About Georgetown University Medical Center
As a leading science and health center, Georgetown University Medical Center offers, in an integrated way, excellence in education – training doctors, nurses, medical managers and other medical professionals, as well as biomedical scientists – and cutting-edge professionals interdisciplinary research collaborationOur Advanced basic science and translational biomedical research capacity to improve human health. Patient care, clinical research, and education are conducted with our academic health system partner, MedStar Health. GUMC’s mission is carried out with a focus on social justice and a dedication to Catholic, Jesuit principle of personal cura – or “take care of the whole person.” GUMC is comprised of the School of Medicine, the School of Nursing & Health Research, the Graduate School of Biomedical Education, and the Georgetown Lombardi Comprehensive Cancer Center.

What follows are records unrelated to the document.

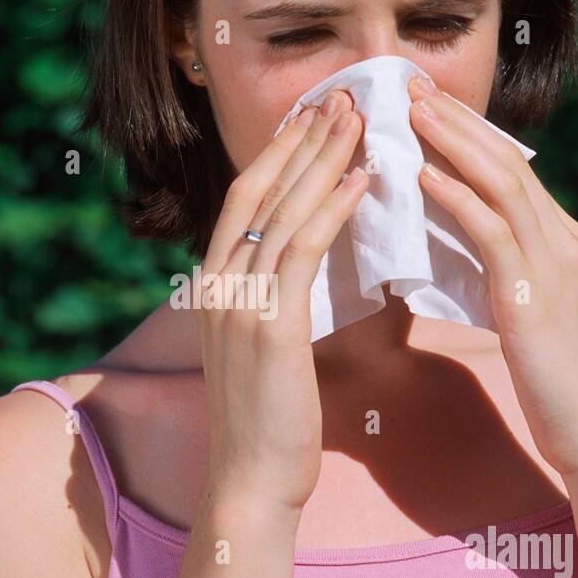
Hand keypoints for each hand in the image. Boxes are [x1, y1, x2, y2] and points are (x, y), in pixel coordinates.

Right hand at [197, 91, 366, 513]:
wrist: (253, 481)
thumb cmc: (270, 422)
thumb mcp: (265, 350)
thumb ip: (277, 302)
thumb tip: (313, 267)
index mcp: (213, 287)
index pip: (244, 201)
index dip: (277, 154)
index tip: (312, 117)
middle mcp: (217, 284)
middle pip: (258, 190)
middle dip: (300, 139)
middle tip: (341, 96)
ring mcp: (238, 302)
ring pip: (281, 209)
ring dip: (322, 158)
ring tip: (359, 118)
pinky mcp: (269, 324)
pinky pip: (304, 249)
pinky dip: (333, 207)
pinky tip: (364, 178)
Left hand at [407, 75, 577, 477]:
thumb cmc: (560, 384)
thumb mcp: (532, 316)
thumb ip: (505, 277)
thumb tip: (461, 255)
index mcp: (562, 242)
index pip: (513, 171)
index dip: (471, 133)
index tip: (431, 104)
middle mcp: (562, 239)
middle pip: (506, 161)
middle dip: (458, 120)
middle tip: (414, 84)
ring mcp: (553, 262)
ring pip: (500, 182)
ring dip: (452, 141)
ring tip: (411, 110)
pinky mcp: (532, 294)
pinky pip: (491, 231)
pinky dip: (456, 197)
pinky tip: (422, 176)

Designated a doctoral university with “very high research activity” by the Carnegie Foundation, Georgetown is home to a Clinical and Translational Science Award from the National Institutes of Health and the Comprehensive Cancer Center from the National Cancer Institute. National letter. Connect with GUMC on Facebook (Facebook.com/GUMCUpdate) and on Twitter (@gumedcenter).


JOURNEYS

Nature

DOI

10.1038 / s41586-022-04788-w

RESEARCH METHODS

Simulation / computational modeling

RESEARCH SUBJECTS

Animals

ARTICLE TITLE

Climate change increases the risk of virus transmission between species

ARTICLE PUBLICATION DATE

April 28, 2022

REPORT REPORT

The authors report no personal financial interests associated with the study.